Wherever the string "development" turns up in the data, copy the whole line.

= = = = = = =

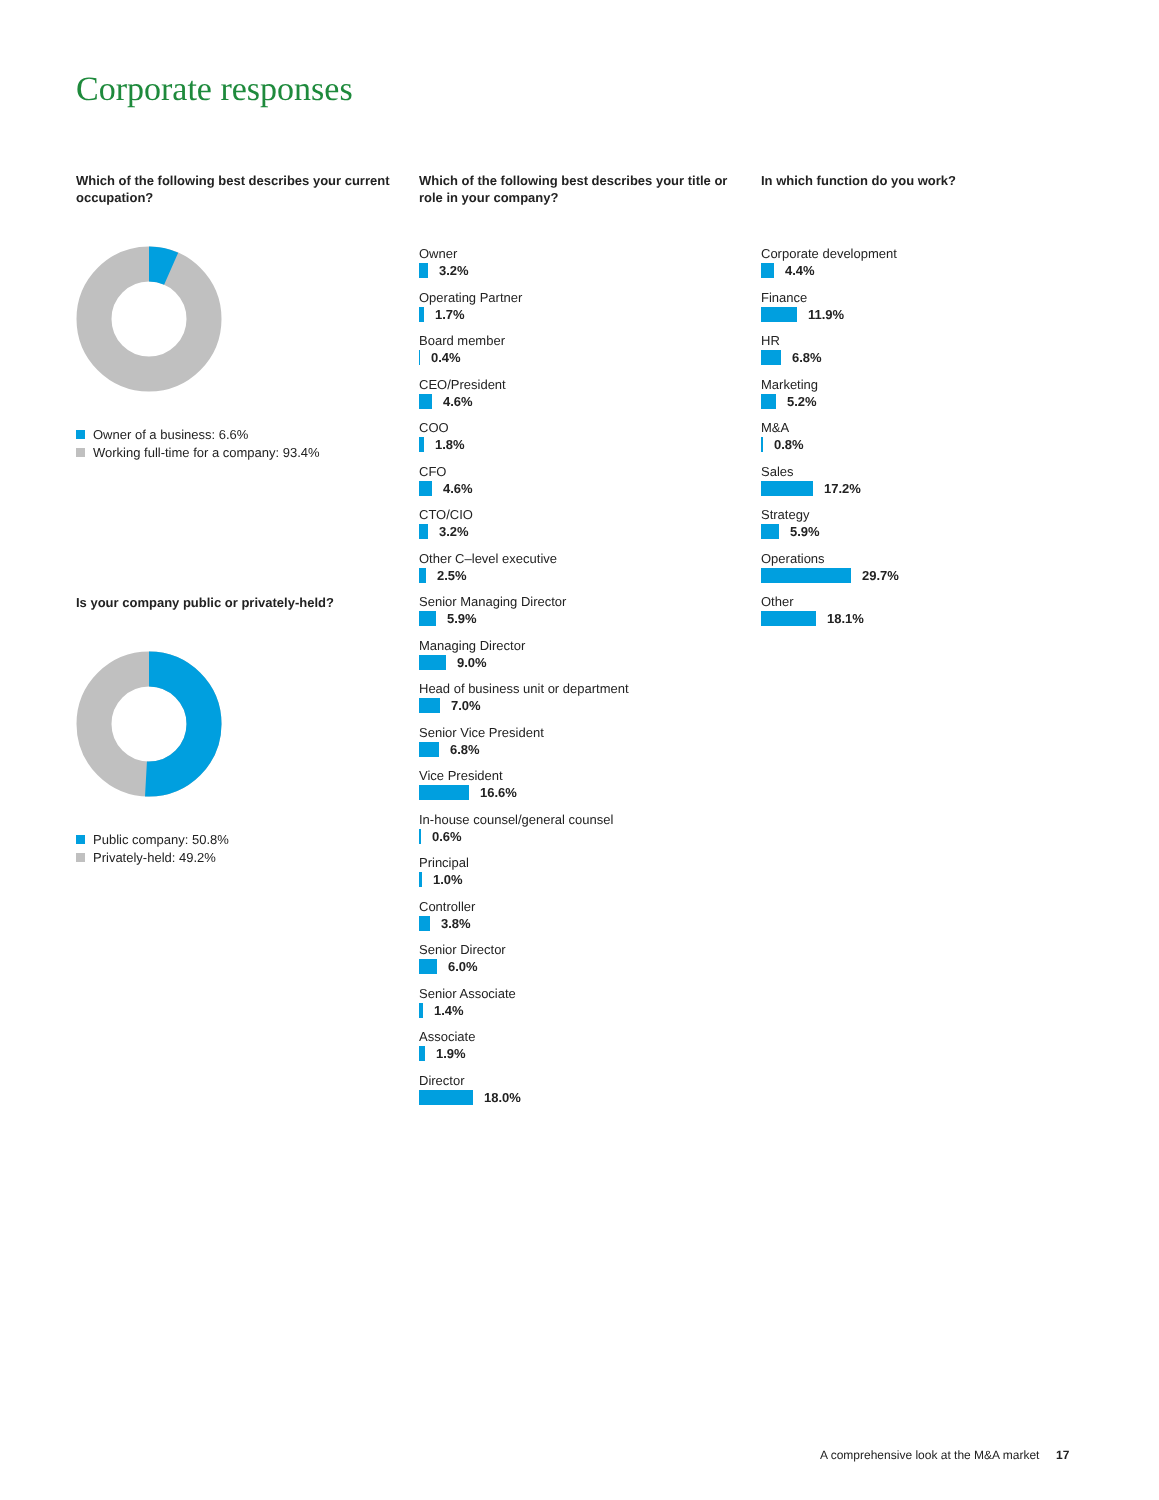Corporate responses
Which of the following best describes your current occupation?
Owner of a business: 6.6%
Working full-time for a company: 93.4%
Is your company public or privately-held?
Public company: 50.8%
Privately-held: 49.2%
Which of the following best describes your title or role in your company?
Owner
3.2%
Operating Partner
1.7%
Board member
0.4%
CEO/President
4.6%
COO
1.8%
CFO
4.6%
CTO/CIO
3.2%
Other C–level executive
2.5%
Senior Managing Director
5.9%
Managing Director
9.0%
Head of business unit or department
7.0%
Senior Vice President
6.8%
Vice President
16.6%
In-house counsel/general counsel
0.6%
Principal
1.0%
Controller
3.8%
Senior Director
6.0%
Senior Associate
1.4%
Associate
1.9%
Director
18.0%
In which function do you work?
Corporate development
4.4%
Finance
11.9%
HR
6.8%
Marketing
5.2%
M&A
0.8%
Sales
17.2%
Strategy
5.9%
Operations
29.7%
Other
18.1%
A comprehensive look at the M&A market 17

= = = = = = =

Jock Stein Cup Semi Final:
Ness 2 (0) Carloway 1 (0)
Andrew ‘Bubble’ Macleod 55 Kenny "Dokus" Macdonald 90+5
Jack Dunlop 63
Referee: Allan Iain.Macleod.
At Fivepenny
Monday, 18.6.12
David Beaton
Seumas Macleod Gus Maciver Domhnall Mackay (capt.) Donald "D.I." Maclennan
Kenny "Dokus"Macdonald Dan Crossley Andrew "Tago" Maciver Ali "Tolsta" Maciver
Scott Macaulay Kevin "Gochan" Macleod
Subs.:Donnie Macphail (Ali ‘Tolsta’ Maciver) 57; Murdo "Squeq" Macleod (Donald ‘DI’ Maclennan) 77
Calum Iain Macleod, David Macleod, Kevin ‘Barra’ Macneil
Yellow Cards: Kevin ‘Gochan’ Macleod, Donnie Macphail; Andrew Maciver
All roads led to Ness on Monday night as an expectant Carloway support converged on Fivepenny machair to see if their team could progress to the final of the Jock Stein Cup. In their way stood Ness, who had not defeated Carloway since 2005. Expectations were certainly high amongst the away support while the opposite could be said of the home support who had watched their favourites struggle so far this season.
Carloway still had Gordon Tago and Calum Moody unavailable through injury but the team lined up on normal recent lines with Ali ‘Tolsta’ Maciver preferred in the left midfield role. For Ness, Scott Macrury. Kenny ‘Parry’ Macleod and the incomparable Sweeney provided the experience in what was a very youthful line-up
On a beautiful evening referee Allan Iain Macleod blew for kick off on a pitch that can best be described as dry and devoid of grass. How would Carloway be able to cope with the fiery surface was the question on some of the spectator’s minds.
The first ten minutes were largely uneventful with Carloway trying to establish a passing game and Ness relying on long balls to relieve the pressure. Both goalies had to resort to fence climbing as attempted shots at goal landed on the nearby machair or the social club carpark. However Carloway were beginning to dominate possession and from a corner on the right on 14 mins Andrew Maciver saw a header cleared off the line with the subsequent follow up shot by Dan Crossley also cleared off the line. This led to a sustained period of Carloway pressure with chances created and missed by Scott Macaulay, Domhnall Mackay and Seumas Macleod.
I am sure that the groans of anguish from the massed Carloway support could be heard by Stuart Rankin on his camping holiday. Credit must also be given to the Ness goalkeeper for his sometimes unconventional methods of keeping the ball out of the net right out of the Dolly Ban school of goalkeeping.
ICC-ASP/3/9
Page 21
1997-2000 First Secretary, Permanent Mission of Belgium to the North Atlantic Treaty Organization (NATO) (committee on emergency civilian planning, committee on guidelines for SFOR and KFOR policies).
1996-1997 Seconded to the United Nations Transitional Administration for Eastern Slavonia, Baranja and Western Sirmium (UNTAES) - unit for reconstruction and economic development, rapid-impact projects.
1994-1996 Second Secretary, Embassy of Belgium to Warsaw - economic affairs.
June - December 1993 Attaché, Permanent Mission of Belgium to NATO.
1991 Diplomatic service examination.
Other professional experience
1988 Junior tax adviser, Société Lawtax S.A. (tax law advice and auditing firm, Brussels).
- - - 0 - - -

= = = = = = =

[Response to the exercise]
Corporate development
1996-1997 Seconded to the United Nations Transitional Administration for Eastern Slavonia, Baranja and Western Sirmium (UNTAES) - unit for reconstruction and economic development, rapid-impact projects.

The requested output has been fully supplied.